Ye Sev Dua Et filmiydi galiba. Julia Roberts'ın dünya turlaması gibi bir şeyler lazımdı bana. Evlensem mi ya da acaba? Bak onu hiç denemedim. Belki iyi gelebilir. Veya birkaç arkadaşımı alıp şöyle Duke Dumont - Ocean Drive tadında tatlı bir kaçamak? Kafamın içinde bir sürü yapmak istediğim şey ama cesaret sıfır! İnsan hep böyle kararsız mıdır?
Hem yalnızlıktan şikayet edip hem de kimseye katlanamamak gibi. Bir yanım özgür kız modunda canım nasıl isterse öyle olacak derken diğer yanım tek başıma ölmekten korkuyor. Belki de anneme benzemekten korkuyorumdur. Aslında köy hayatı diye evden kaçmadım ben. Yalan söyledim evet. Bu aralar yaptığım en iyi şey. Başkasına değil hayır.
Başkalarını yalan söyleyecek kadar değerli bulmuyorum. Ben kendime yalan söyleyip duruyorum. Yaşamayı katlanılır hale getiriyor iyi geliyor öyle. Babam bir gece, 16 yaşıma girdiğim geceydi evet. Kendini astı. Çıt sesi kadar kısa sürdü yanımızdan ayrılışı. Babamın bunu bana neden yaptığını hiç anlamadım. Sonra aklıma geldi.
Babam her yıl doğum günümü unuturdu. Sanırım aklına gelmemiş olacak. Şimdi bir kadının böyle bir anne figürüyle yaşıyor olması her kararında insanı sorgulatıyor. Korku salıyor içine. Hepsi "ama annem gibi olursam" tepkisiyle karşılaşıyorum. Böyle kursağımdan dışarı fırlıyor, dikiliyor karşıma. Uzun uzun anlatıyor, anlatıyor. Susmuyor. Bazen boğmak istiyorum ama görünmüyorum.
Görünse kesin delik deşik ederdim. Sonrası işte malum iki arada bir derede kendime ait fikirleri olan net bir insan olamayan bir profil çıkıyor ortaya.
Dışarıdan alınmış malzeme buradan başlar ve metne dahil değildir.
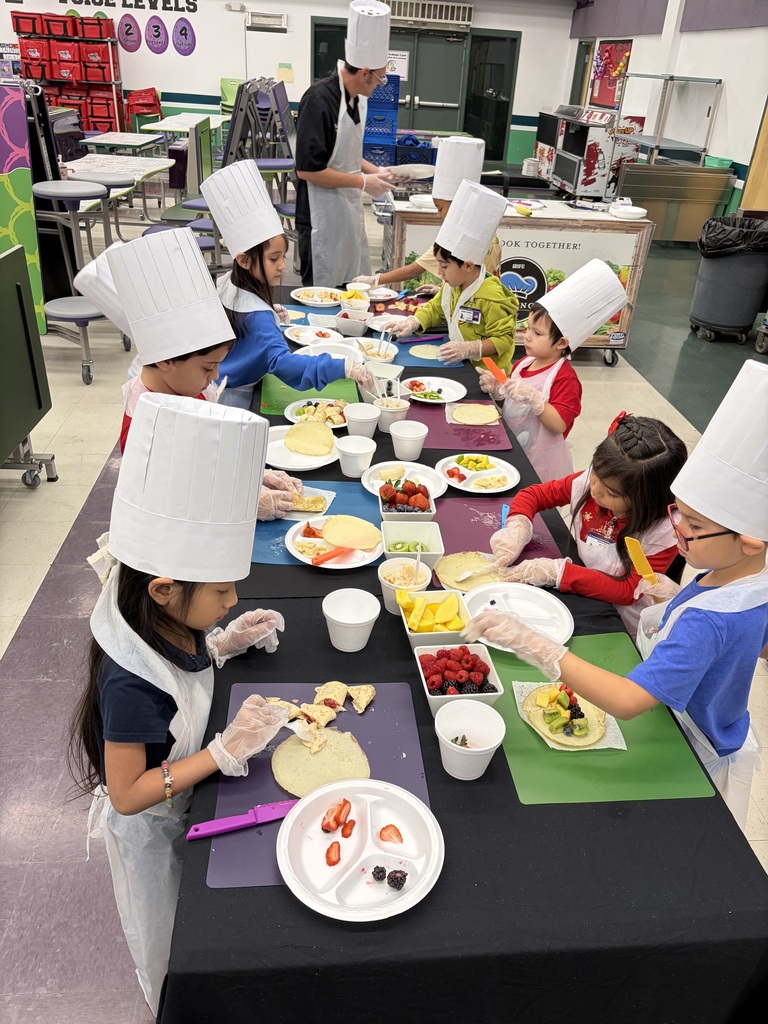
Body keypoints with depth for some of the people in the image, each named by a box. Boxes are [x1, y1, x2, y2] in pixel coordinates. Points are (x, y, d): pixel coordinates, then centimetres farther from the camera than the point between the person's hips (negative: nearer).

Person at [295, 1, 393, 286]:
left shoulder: (356, 98, 8)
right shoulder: (319, 101, -18)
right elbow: (308, 169, -21)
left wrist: (375, 171, 7)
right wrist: (363, 182, -16)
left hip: (350, 210, 9)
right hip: (323, 217, -9)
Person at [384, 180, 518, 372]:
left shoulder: (491, 298, -20)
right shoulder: (452, 286, 7)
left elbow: (503, 339, -18)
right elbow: (435, 309, 22)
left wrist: (468, 349, -28)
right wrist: (412, 323, 4)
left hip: (482, 375, -8)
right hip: (457, 365, 8)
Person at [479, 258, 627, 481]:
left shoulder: (564, 378, -17)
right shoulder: (523, 363, 4)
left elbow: (558, 424, -25)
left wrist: (533, 397, -32)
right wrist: (496, 389, -2)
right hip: (510, 452, 7)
Aşık da olamıyor insan böyle olunca. Zaten gitgide takıntılı bir insan olma yolunda hızla ilerliyorum. Sürekli birleriyle buluşuyorum.
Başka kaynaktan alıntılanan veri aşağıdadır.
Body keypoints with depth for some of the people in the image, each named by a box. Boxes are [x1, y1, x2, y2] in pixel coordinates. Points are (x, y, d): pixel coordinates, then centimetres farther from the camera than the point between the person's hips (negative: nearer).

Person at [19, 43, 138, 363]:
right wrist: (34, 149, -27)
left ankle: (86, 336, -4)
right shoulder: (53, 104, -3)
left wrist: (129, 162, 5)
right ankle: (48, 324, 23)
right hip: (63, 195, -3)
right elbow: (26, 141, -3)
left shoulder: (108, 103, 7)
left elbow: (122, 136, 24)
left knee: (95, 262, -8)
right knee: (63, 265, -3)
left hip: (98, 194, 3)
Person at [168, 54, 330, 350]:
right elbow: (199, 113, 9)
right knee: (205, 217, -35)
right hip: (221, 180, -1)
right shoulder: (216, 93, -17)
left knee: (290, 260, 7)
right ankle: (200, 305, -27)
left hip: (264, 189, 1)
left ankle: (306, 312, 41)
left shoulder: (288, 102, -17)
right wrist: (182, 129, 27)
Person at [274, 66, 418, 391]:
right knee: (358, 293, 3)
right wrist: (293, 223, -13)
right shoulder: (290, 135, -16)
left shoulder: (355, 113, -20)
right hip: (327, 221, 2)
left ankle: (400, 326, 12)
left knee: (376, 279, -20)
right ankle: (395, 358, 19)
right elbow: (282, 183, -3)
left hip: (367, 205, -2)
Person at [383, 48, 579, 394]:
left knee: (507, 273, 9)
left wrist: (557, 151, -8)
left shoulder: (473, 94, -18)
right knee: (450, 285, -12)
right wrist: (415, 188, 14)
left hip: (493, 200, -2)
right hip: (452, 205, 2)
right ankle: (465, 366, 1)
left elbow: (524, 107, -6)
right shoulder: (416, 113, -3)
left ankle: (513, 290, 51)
Ya gerizekalı buluyorum ya da hayal gücümü çalıştırıp "evde kesin böyle bir adamdır şöyle bir adamdır" diye herkesi kendimden soğutuyorum. Bu aralar kafamda farklı bir düşünce var. Öncekilere benzemiyor. Babam kendini astığında 42 yaşındaydı. Eğer 42 yaşına geldiğimde yani yedi sene sonra annem de ölmüş olursa babam gibi kendimi asmayı düşünüyorum.
Annemin ölmüş olduğunu varsayarsak eğer her günümü kısa videolar halinde 7 senelik sıkıcı bir yaşam öyküsü kaydedeceğim. Bunu kimsenin izlemeyeceğini izlese de sıkılıp ilk dakikasında kapatacağına adım kadar eminim. Ben de bu yüzden illa birilerinin izlemesi için yapmadığımdan önce denize atacağım, ardından kendimi asacağım.
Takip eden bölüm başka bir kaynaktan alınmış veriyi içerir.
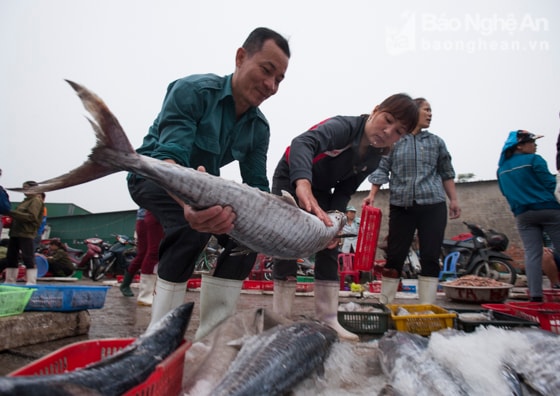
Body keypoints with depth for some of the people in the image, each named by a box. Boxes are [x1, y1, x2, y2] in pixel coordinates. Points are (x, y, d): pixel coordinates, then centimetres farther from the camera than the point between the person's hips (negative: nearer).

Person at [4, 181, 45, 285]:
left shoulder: (36, 201, -6)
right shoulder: (26, 201, 23)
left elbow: (31, 217, -18)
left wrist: (11, 213, -19)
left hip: (26, 234, -10)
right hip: (15, 233, 10)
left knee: (28, 257, -11)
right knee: (11, 257, 11)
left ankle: (31, 282, -10)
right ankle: (10, 281, 17)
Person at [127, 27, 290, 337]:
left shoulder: (259, 128, -7)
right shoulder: (193, 90, -25)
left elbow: (256, 186, -8)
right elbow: (169, 157, -37)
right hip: (153, 177, -6)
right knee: (193, 224, -35)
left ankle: (210, 334, -4)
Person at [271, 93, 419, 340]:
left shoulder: (374, 158, -11)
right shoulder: (345, 126, -33)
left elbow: (345, 191, -8)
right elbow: (303, 143, -54)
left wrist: (334, 221, -26)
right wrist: (303, 184, -72)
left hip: (321, 189, 6)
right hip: (291, 178, -6)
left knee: (329, 248, -2)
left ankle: (328, 321, 5)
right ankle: (281, 320, -5)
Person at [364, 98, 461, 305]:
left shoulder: (436, 142, 15)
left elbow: (446, 173, 19)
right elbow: (382, 169, 3)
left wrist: (453, 199, 14)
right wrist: (372, 194, -9)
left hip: (432, 205, 2)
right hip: (401, 205, -2)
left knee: (430, 257, -1)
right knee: (394, 256, 1)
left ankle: (427, 307, 8)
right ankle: (385, 304, 11)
Çocukken Sting - Shape Of My Heart şarkısını dinleyerek uyurdum. Artık müzik de dinleyemiyorum. Kim bilir müzik dinlemeyi bıraktığımdan kendimi bu kadar yalnız ve çaresiz hissediyorumdur belki. Ha adım mı? Adım Dila bu arada.
Dila güzel isim. Ne anlama geliyor hiç bilmiyorum. Sırf salakça bir anlamı vardır diye araştırmadım. Neyse ben LP - Lost On You dinleyip uyuyayım. Müzik dinlemeyi bırakmadım ki yine yalan söyledim sana.